Ultimately, we don't really care about
the demand for poppies or illicit opium - we just
care that it finances the Taliban. If we buy the
local production, the Taliban doesn't have it,
they don't sell it.
But sure - if it makes you feel happier,
assume that we convert poppies bought from the
Taliban into methadone that we give to addicts,
or similar, thus reducing demand for illicit
opium.
> >
>>
>>> Fortunately, we don't need to defeat the Taliban. We just need to
>>> reach an accommodation with then where they stop providing sanctuary
>>> to as-Qaeda. Obama's people and many in the military and even
>>> conservative politicians versed in foreign policy seem to get this.
>>
>> That would be a morally bankrupt strategy - but also,
>> unlikely to really succeed.
>
>Shockingly, David Cake becomes more of a war monger than David Patraeus:
><http://www.cbsnews.com/stories/2008/10/08/terror/main4511185.shtml>
Not really - I said it would be morally
bankrupt to simply make an accomodation with them
about al-Qaeda, and ignore all other issues. We
certainly should be willing to negotiate with
them, particularly is we can negotiate with
individual Taliban warlords directly not via
Mullah Omar and his band of clerical loons -- but
other issues than just terrorist training camps
alone, such as a cessation of military action,
human rights, etc will have to be on the table as
well. Which is nowhere contradicted by that
article at all.
>We know nothing about you personal history. Maybe you served bravely
>in Afghanistan.

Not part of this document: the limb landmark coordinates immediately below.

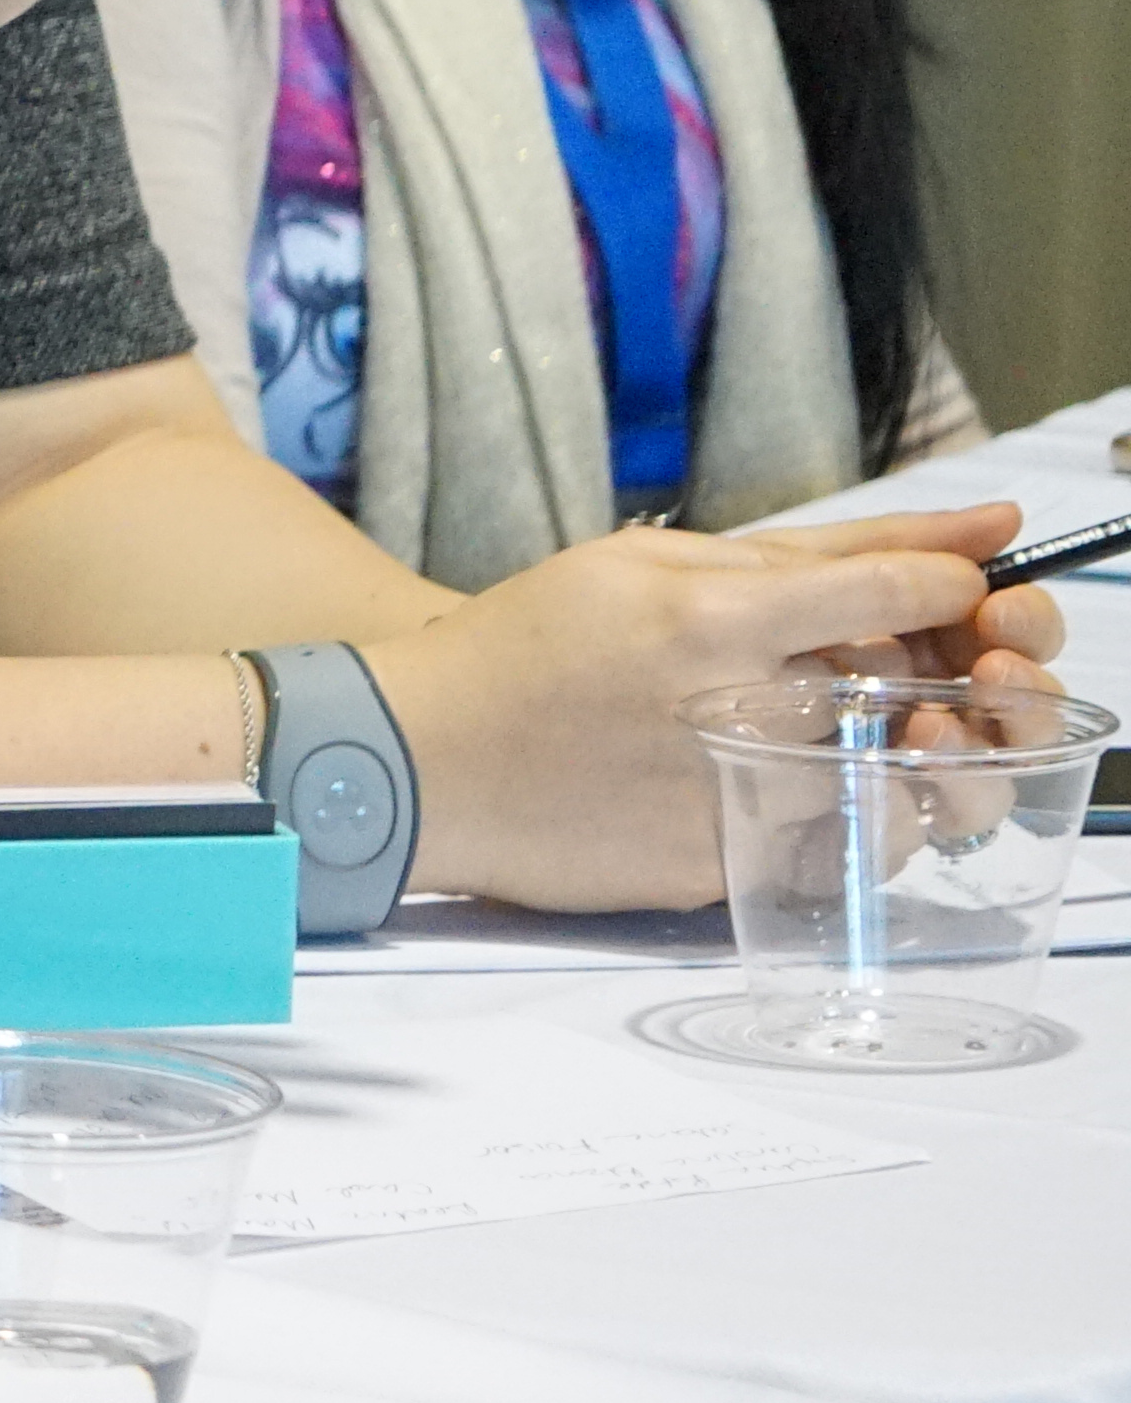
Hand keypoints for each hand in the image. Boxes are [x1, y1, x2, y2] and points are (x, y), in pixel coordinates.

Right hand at [366, 502, 1035, 911]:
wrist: (418, 761)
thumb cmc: (525, 646)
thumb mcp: (646, 563)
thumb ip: (814, 549)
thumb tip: (984, 530)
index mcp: (712, 620)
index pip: (899, 593)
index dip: (942, 587)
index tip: (938, 591)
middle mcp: (735, 713)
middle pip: (908, 691)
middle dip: (913, 671)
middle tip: (859, 660)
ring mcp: (736, 804)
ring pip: (891, 778)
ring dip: (885, 746)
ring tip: (818, 725)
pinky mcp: (727, 872)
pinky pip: (841, 845)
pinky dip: (834, 806)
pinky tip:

I really hope you aren't imposing a moral standard
>that you are not willing to live up to yourself.
Well, I'm unwilling to engage in that
level of gratuitous misrepresentation of news
items for personal attack, so surely that says
something about my moral standards relative to
others, right?
And really, Chris, you are getting on a
soapbox about moral standards when your proposal
is that the US should start deliberately
trafficking heroin in Western Europe? Really?
Take a step back and listen to how that sounds.